▸ **Written task**
Write out the lines below again word for word, but leave out the pictures.

▸ **The records**
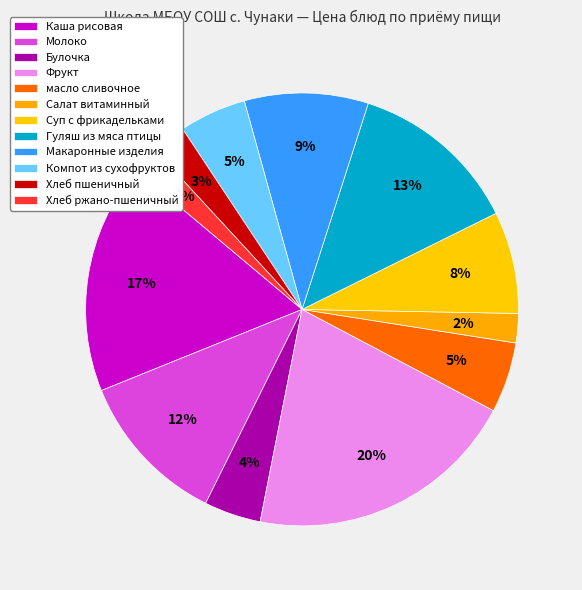

Count the number of slices in the pie.

12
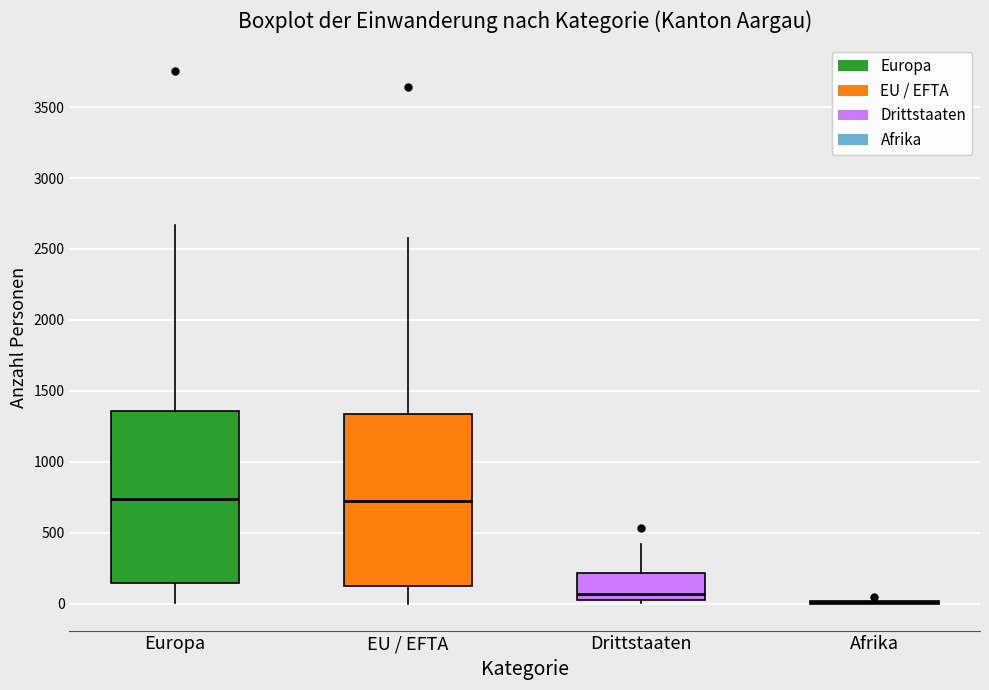

Reading left to right, read every box against the y-axis: the position of its median line, the range the box covers, and the ends of its whiskers. The values are not printed on the chart, so give them approximately, as read against the axis.

Europa: median 750, box 150 to 1350, whiskers 0 to 2650
EU / EFTA: median 750, box 150 to 1350, whiskers 0 to 2600
Drittstaaten: median 50 (just above the box's lower edge), box 50 to 200, whiskers 0 to 450
Afrika: box collapsed to a line at 0, whiskers 0 to 50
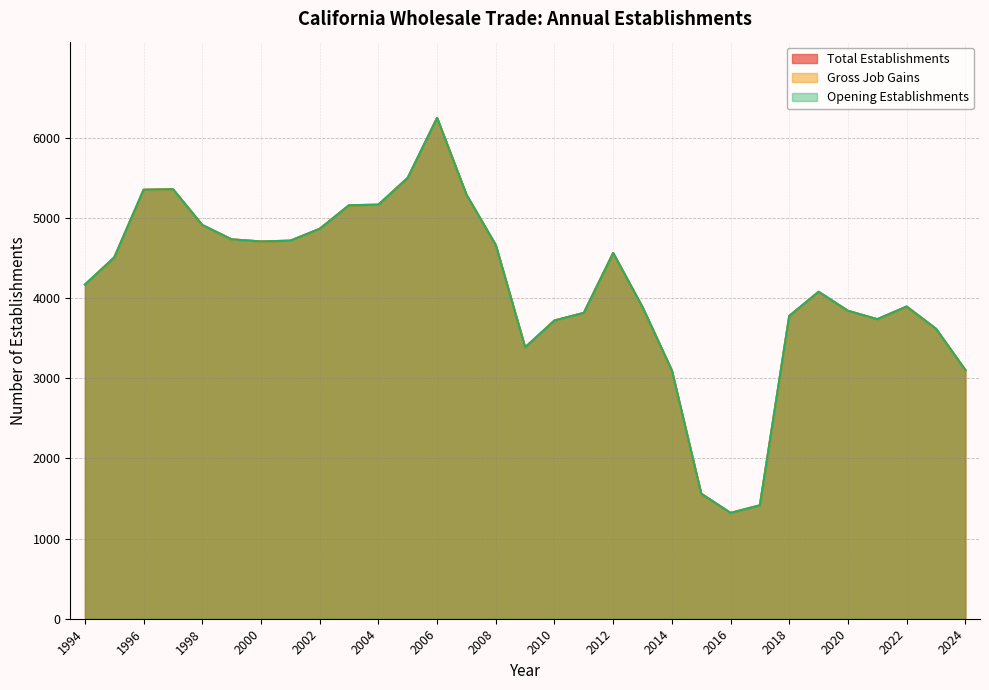

Does the chart display data point markers on the line(s)?

No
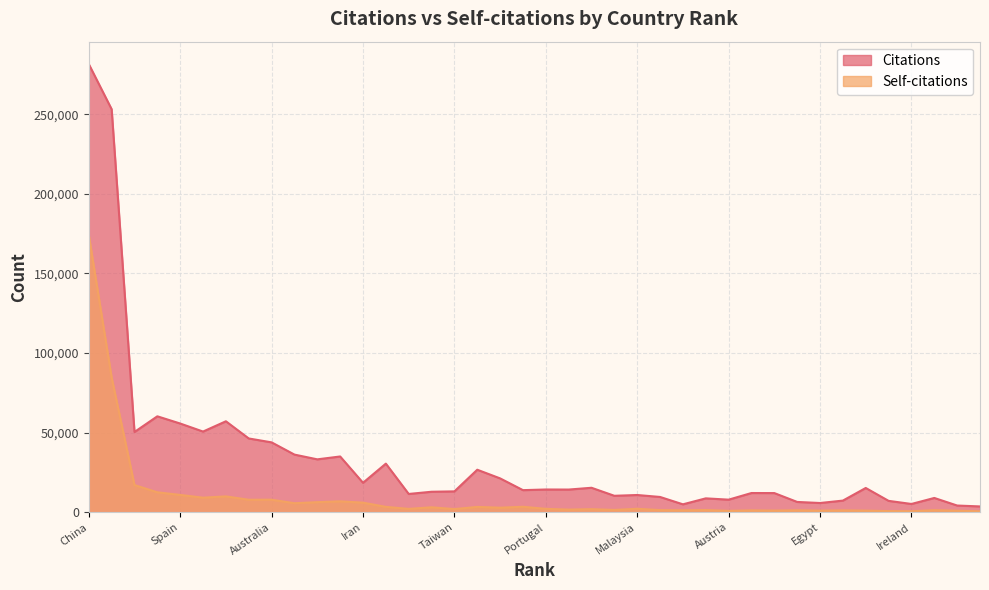

Reading left to right, what are all the values shown in this chart?

Citations: 281506	253153	50405	60248	55717	50669	57124	46329	43877	36197	33213	35012	18495	30517	11474	12858	13097	26691	21252	13866	14273	14235	15357	10319	10815	9584	4959	8708	7890	12059	12025	6453	5788	7301	15228	7132	5184	8961	4200	3633
Self-citations: 174153	84635	17062	12514	10870	9133	9943	7834	7874	5648	6317	6844	6008	3366	2090	3093	1963	3334	2847	3423	2108	1639	1912	1425	2152	1327	1206	1372	859	1164	1026	1216	1000	1171	1001	713	614	1300	935	574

▸ **Written response**
Count the number of slices in the pie.

12

Reading left to right, read every box against the y-axis: the position of its median line, the range the box covers, and the ends of its whiskers. The values are not printed on the chart, so give them approximately, as read against the axis.

Europa: median 750, box 150 to 1350, whiskers 0 to 2650
EU / EFTA: median 750, box 150 to 1350, whiskers 0 to 2600
Drittstaaten: median 50 (just above the box's lower edge), box 50 to 200, whiskers 0 to 450
Afrika: box collapsed to a line at 0, whiskers 0 to 50

Does the chart display data point markers on the line(s)?

No

Reading left to right, what are all the values shown in this chart?

Citations: 281506	253153	50405	60248	55717	50669	57124	46329	43877	36197	33213	35012	18495	30517	11474	12858	13097	26691	21252	13866	14273	14235	15357	10319	10815	9584	4959	8708	7890	12059	12025	6453	5788	7301	15228	7132	5184	8961	4200	3633
Self-citations: 174153	84635	17062	12514	10870	9133	9943	7834	7874	5648	6317	6844	6008	3366	2090	3093	1963	3334	2847	3423	2108	1639	1912	1425	2152	1327	1206	1372	859	1164	1026	1216	1000	1171	1001	713	614	1300	935	574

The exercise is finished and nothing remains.